Work to do — Rewrite every row below, putting "catalog" in place of "catalogue" and leaving everything else as it is.
— start of Records to process —
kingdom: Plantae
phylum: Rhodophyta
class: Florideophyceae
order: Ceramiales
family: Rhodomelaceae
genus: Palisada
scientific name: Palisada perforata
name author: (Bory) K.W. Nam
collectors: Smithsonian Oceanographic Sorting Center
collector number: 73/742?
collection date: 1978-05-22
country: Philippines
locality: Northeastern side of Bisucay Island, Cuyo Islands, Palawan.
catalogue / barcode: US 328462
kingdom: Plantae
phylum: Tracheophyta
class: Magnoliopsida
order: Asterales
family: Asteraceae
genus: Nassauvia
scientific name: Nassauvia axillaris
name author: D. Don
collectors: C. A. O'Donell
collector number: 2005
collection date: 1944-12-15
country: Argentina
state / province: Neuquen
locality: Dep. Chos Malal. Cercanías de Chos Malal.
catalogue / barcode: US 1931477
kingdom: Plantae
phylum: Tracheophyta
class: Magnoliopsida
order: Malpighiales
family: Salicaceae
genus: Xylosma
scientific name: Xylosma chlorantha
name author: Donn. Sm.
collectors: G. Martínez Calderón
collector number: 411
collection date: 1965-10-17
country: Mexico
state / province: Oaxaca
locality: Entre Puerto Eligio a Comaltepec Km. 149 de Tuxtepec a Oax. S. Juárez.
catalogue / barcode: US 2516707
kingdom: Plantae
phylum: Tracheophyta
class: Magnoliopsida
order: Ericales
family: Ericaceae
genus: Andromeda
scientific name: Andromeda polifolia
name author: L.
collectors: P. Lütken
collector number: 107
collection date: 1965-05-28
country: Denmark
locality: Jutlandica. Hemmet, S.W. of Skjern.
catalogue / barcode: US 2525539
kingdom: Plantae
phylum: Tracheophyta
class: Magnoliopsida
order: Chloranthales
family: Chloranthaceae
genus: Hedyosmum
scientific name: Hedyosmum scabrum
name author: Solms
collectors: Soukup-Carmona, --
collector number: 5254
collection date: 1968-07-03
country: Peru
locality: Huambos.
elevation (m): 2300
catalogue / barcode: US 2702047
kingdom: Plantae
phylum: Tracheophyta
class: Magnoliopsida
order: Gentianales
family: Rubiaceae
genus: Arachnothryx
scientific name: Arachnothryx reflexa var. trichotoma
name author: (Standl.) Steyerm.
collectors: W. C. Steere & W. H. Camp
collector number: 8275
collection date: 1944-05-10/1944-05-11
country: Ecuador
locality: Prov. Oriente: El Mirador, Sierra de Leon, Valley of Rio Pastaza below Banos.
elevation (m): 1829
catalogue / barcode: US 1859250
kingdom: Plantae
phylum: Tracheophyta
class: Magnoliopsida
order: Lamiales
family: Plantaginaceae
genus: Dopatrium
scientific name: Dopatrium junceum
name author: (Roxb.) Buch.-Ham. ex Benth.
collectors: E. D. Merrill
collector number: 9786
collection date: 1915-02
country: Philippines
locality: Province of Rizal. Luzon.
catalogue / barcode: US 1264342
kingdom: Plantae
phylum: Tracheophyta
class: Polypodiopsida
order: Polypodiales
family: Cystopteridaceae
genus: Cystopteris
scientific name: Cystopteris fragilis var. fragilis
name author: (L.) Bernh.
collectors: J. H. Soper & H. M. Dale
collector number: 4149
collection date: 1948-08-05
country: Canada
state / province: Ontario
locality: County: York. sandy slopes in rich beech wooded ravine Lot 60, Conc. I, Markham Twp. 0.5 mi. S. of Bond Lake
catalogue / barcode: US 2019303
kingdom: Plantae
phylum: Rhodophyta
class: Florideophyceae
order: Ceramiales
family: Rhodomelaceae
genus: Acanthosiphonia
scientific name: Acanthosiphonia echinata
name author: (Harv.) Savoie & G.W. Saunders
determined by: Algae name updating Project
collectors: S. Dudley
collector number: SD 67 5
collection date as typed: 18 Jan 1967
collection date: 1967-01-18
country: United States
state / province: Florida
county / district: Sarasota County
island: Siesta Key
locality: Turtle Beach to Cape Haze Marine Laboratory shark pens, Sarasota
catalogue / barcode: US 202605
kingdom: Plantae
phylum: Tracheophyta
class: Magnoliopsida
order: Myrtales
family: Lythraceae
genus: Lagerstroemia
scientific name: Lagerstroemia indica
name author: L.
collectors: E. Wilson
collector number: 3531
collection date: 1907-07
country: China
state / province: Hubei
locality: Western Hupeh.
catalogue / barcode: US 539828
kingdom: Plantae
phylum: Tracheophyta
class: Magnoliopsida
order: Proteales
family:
— end of Records to process —
Task solution —
kingdom: Plantae
phylum: Rhodophyta
class: Florideophyceae
order: Ceramiales
family: Rhodomelaceae
genus: Palisada
scientific name: Palisada perforata
name author: (Bory) K.W. Nam
collectors: Smithsonian Oceanographic Sorting Center
collector number: 73/742?
collection date: 1978-05-22
country: Philippines
locality: Northeastern side of Bisucay Island, Cuyo Islands, Palawan.
catalog / barcode: US 328462
kingdom: Plantae
phylum: Tracheophyta
class: Magnoliopsida
order: Asterales
family: Asteraceae
genus: Nassauvia
scientific name: Nassauvia axillaris
name author: D. Don
collectors: C. A. O'Donell
collector number: 2005
collection date: 1944-12-15
country: Argentina
state / province: Neuquen
locality: Dep. Chos Malal. Cercanías de Chos Malal.
catalog / barcode: US 1931477
kingdom: Plantae
phylum: Tracheophyta
class: Magnoliopsida
order: Malpighiales
family: Salicaceae
genus: Xylosma
scientific name: Xylosma chlorantha
name author: Donn. Sm.
collectors: G. Martínez Calderón
collector number: 411
collection date: 1965-10-17
country: Mexico
state / province: Oaxaca
locality: Entre Puerto Eligio a Comaltepec Km. 149 de Tuxtepec a Oax. S. Juárez.
catalog / barcode: US 2516707
kingdom: Plantae
phylum: Tracheophyta
class: Magnoliopsida
order: Ericales
family: Ericaceae
genus: Andromeda
scientific name: Andromeda polifolia
name author: L.
collectors: P. Lütken
collector number: 107
collection date: 1965-05-28
country: Denmark
locality: Jutlandica. Hemmet, S.W. of Skjern.
catalog / barcode: US 2525539
kingdom: Plantae
phylum: Tracheophyta
class: Magnoliopsida
order: Chloranthales
family: Chloranthaceae
genus: Hedyosmum
scientific name: Hedyosmum scabrum
name author: Solms
collectors: Soukup-Carmona, --
collector number: 5254
collection date: 1968-07-03
country: Peru
locality: Huambos.
elevation (m): 2300
catalog / barcode: US 2702047
kingdom: Plantae
phylum: Tracheophyta
class: Magnoliopsida
order: Gentianales
family: Rubiaceae
genus: Arachnothryx
scientific name: Arachnothryx reflexa var. trichotoma
name author: (Standl.) Steyerm.
collectors: W. C. Steere & W. H. Camp
collector number: 8275
collection date: 1944-05-10/1944-05-11
country: Ecuador
locality: Prov. Oriente: El Mirador, Sierra de Leon, Valley of Rio Pastaza below Banos.
elevation (m): 1829
catalog / barcode: US 1859250
kingdom: Plantae
phylum: Tracheophyta
class: Magnoliopsida
order: Lamiales
family: Plantaginaceae
genus: Dopatrium
scientific name: Dopatrium junceum
name author: (Roxb.) Buch.-Ham. ex Benth.
collectors: E. D. Merrill
collector number: 9786
collection date: 1915-02
country: Philippines
locality: Province of Rizal. Luzon.
catalog / barcode: US 1264342
kingdom: Plantae
phylum: Tracheophyta
class: Polypodiopsida
order: Polypodiales
family: Cystopteridaceae
genus: Cystopteris
scientific name: Cystopteris fragilis var. fragilis
name author: (L.) Bernh.
collectors: J. H. Soper & H. M. Dale
collector number: 4149
collection date: 1948-08-05
country: Canada
state / province: Ontario
locality: County: York. sandy slopes in rich beech wooded ravine Lot 60, Conc. I, Markham Twp. 0.5 mi. S. of Bond Lake
catalog / barcode: US 2019303
kingdom: Plantae
phylum: Rhodophyta
class: Florideophyceae
order: Ceramiales
family: Rhodomelaceae
genus: Acanthosiphonia
scientific name: Acanthosiphonia echinata
name author: (Harv.) Savoie & G.W. Saunders
determined by: Algae name updating Project
collectors: S. Dudley
collector number: SD 67 5
collection date as typed: 18 Jan 1967
collection date: 1967-01-18
country: United States
state / province: Florida
county / district: Sarasota County
island: Siesta Key
locality: Turtle Beach to Cape Haze Marine Laboratory shark pens, Sarasota
catalog / barcode: US 202605
kingdom: Plantae
phylum: Tracheophyta
class: Magnoliopsida
order: Myrtales
family: Lythraceae
genus: Lagerstroemia
scientific name: Lagerstroemia indica
name author: L.
collectors: E. Wilson
collector number: 3531
collection date: 1907-07
country: China
state / province: Hubei
locality: Western Hupeh.
catalog / barcode: US 539828
kingdom: Plantae
phylum: Tracheophyta
class: Magnoliopsida
order: Proteales
family:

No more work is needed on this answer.